Compute peak concurrent drivers in 24 hours
Company: Rippling
Role: Software Engineer
Category: Coding & Algorithms
Difficulty: medium
Interview Round: Technical Screen
Quick Answer: This question evaluates the ability to design algorithms and data structures for streaming interval data, specifically computing peak distinct-driver concurrency over a half-open 24-hour time window with attention to boundary inclusivity and distinct-count semantics.
Constraints
- 1 <= len(operations) <= 20000
- For every add operation, start_time < end_time
- -10^9 <= start_time, end_time, T <= 10^9
- driver_id is an integer
- The query window is always the half-open interval [T - 24, T)
Examples
Input: ([("add", 1, 0, 10), ("add", 2, 5, 15), ("query", 12)],)
Expected Output: [2]
Explanation: In the window [-12, 12), driver 1 is active on [0, 10) and driver 2 on [5, 12). The peak overlap is 2 on [5, 10).

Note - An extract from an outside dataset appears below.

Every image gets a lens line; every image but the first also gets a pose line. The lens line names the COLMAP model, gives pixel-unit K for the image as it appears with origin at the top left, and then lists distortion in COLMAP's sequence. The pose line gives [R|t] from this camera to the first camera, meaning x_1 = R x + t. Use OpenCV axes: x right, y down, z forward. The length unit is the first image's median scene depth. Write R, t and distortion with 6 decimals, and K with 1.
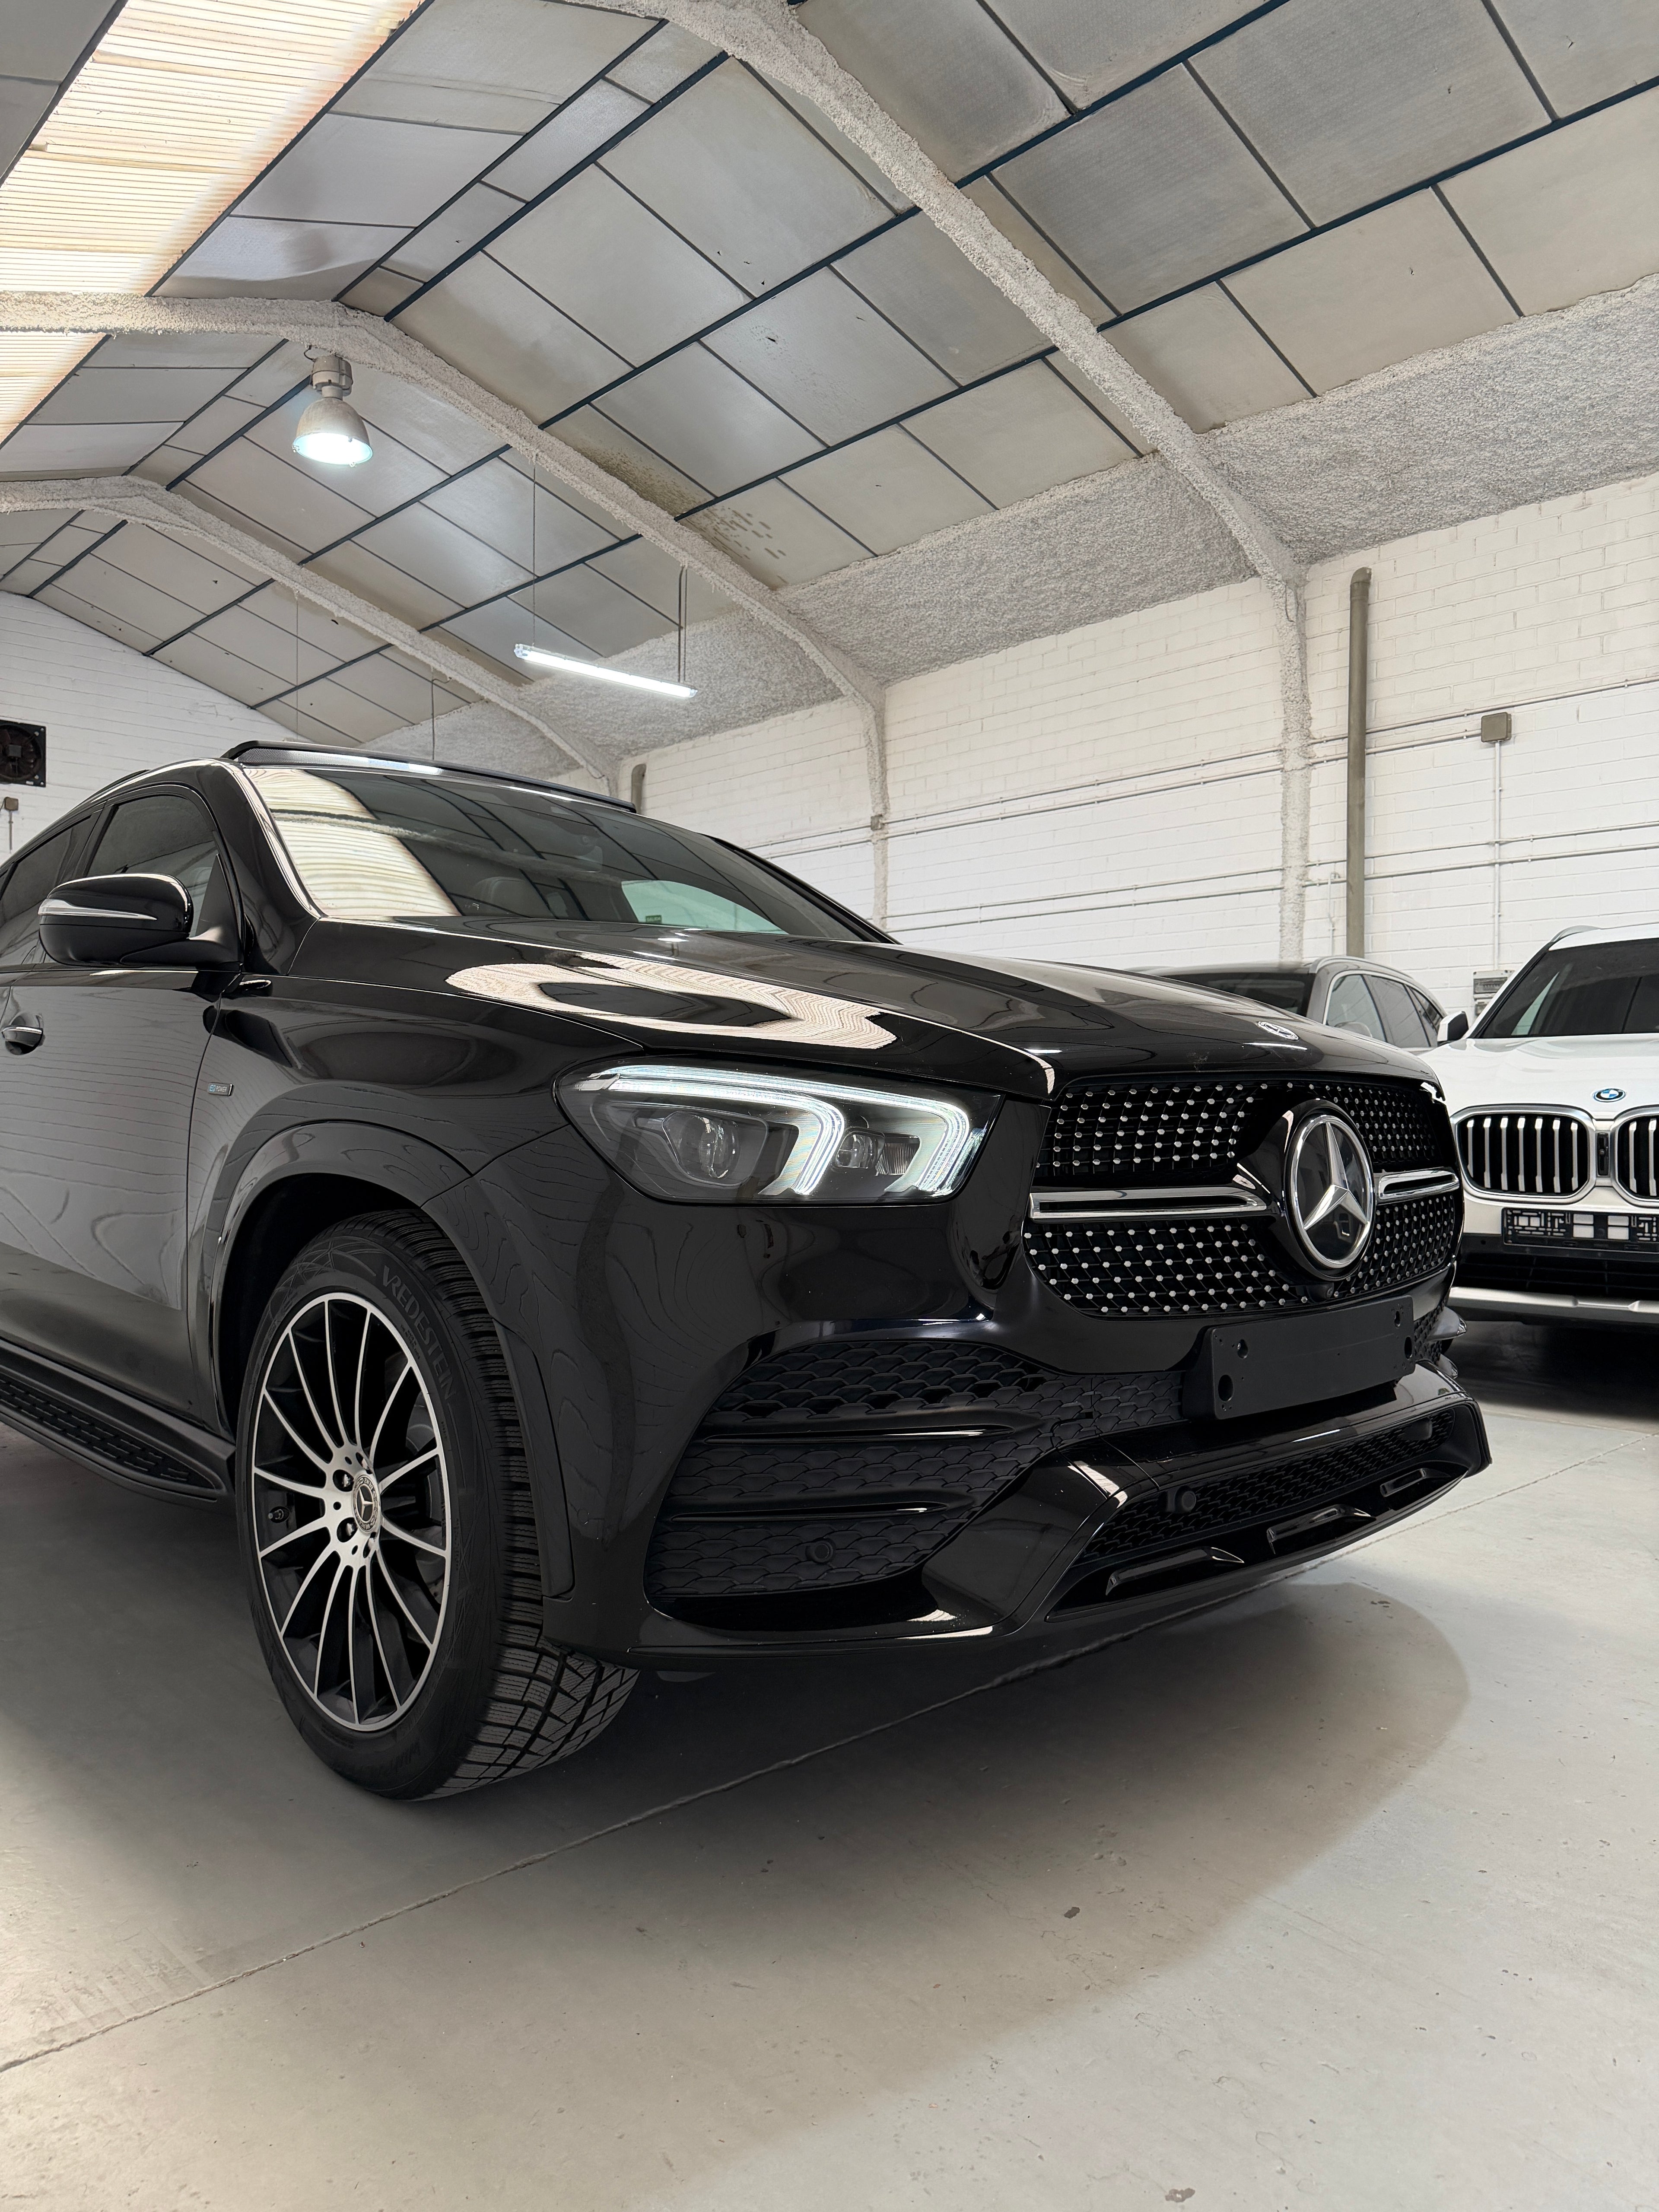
lens RADIAL K [[1563.4, 0, 829.4], [0, 1563.4, 1118.1], [0, 0, 1]] dist [0.028302, -0.039594]
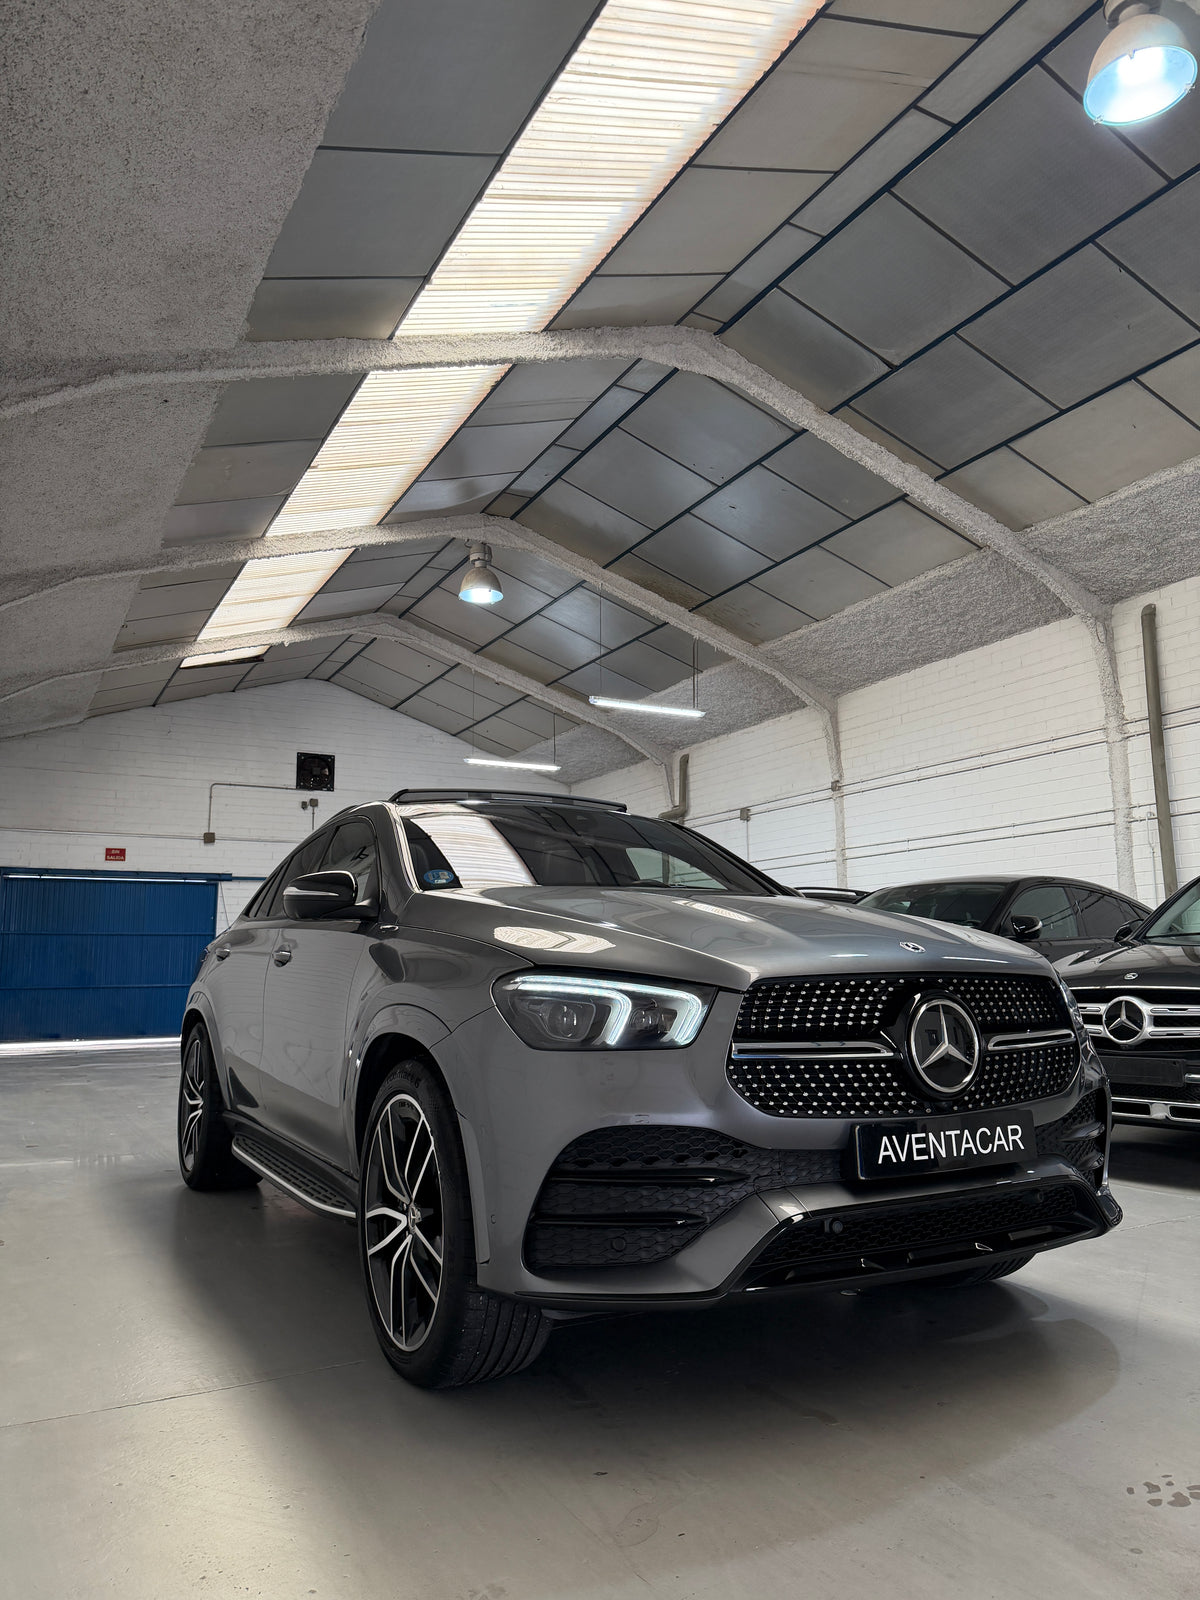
lens RADIAL K [[1130.8, 0, 588.7], [0, 1130.8, 800.0], [0, 0, 1]] dist [0.028302, -0.039594]
pose [[0.967569, -0.054041, -0.246759, 0.091594], [0.012734, 0.986041, -0.166014, -0.004818], [0.252287, 0.157488, 0.954751, -0.105560]]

Input: ([("add", 1, 0, 10), ("add", 1, 5, 12), ("add", 2, 6, 8), ("query", 9), ("query", 13)],)
Expected Output: [2, 2]
Explanation: Driver 1's two intervals overlap, so they count as one distinct driver. Driver 2 overlaps driver 1 on [6, 8), making the peak 2 for both queries.
Input: ([("add", 1, 0, 5), ("add", 2, 5, 10), ("query", 10)],)
Expected Output: [1]
Explanation: End times are exclusive. Driver 1 is inactive at time 5, exactly when driver 2 becomes active, so the peak is never 2.
Input: ([("add", 1, 0, 30), ("query", 15), ("add", 2, 10, 20), ("query", 15)],)
Expected Output: [1, 2]
Explanation: Queries are processed in stream order. The first query sees only driver 1. The second query uses the same T but also sees driver 2's later insertion, so the peak becomes 2.
Input: ([("query", 0), ("add", 1, -30, -10), ("add", 2, -5, 5), ("query", 0)],)
Expected Output: [0, 1]
Explanation: The first query has no inserted intervals yet, so the answer is 0. For the second query, the window is [-24, 0): driver 1 is active on [-24, -10) and driver 2 on [-5, 0), so the peak is 1.
Hints
- A single driver must never be counted twice at the same time. Maintain each driver's coverage as a sorted list of merged intervals, and when a new interval arrives, only add the parts not already covered by that driver.
- After coordinate compression, every newly uncovered sub-interval becomes a range +1 update on a segment tree, and every query becomes a range maximum query on [T - 24, T).